>>

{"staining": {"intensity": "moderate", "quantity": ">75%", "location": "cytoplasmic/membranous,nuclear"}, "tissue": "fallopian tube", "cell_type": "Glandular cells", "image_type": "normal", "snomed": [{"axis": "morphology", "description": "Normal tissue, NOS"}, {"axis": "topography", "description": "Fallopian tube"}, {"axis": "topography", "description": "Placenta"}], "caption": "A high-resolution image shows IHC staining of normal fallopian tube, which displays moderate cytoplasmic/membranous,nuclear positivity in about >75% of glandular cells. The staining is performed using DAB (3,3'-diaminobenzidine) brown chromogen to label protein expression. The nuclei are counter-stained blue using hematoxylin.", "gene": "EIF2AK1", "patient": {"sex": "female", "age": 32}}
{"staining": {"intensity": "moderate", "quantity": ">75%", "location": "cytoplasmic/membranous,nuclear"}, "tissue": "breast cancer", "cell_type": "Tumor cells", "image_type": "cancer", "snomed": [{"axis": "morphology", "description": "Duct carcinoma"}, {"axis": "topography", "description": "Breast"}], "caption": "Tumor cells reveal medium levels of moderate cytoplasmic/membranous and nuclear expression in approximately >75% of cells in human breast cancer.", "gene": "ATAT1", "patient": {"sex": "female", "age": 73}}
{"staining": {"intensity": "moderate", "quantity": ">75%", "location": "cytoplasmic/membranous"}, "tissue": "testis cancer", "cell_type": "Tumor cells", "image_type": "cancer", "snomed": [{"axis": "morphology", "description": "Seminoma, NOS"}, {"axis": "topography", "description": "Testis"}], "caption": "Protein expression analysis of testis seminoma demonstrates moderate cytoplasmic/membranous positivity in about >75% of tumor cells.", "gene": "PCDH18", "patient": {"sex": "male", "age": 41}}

<<

--- WORK ITEM ---
Take the lines above and retype all of them exactly.

--- TASK OUTPUT ---
{"staining": {"intensity": "moderate", "quantity": ">75%", "location": "cytoplasmic/membranous,nuclear"}, "tissue": "fallopian tube", "cell_type": "Glandular cells", "image_type": "normal", "snomed": [{"axis": "morphology", "description": "Normal tissue, NOS"}, {"axis": "topography", "description": "Fallopian tube"}, {"axis": "topography", "description": "Placenta"}], "caption": "A high-resolution image shows IHC staining of normal fallopian tube, which displays moderate cytoplasmic/membranous,nuclear positivity in about >75% of glandular cells. The staining is performed using DAB (3,3'-diaminobenzidine) brown chromogen to label protein expression. The nuclei are counter-stained blue using hematoxylin.", "gene": "EIF2AK1", "patient": {"sex": "female", "age": 32}}
{"staining": {"intensity": "moderate", "quantity": ">75%", "location": "cytoplasmic/membranous,nuclear"}, "tissue": "breast cancer", "cell_type": "Tumor cells", "image_type": "cancer", "snomed": [{"axis": "morphology", "description": "Duct carcinoma"}, {"axis": "topography", "description": "Breast"}], "caption": "Tumor cells reveal medium levels of moderate cytoplasmic/membranous and nuclear expression in approximately >75% of cells in human breast cancer.", "gene": "ATAT1", "patient": {"sex": "female", "age": 73}}
{"staining": {"intensity": "moderate", "quantity": ">75%", "location": "cytoplasmic/membranous"}, "tissue": "testis cancer", "cell_type": "Tumor cells", "image_type": "cancer", "snomed": [{"axis": "morphology", "description": "Seminoma, NOS"}, {"axis": "topography", "description": "Testis"}], "caption": "Protein expression analysis of testis seminoma demonstrates moderate cytoplasmic/membranous positivity in about >75% of tumor cells.", "gene": "PCDH18", "patient": {"sex": "male", "age": 41}}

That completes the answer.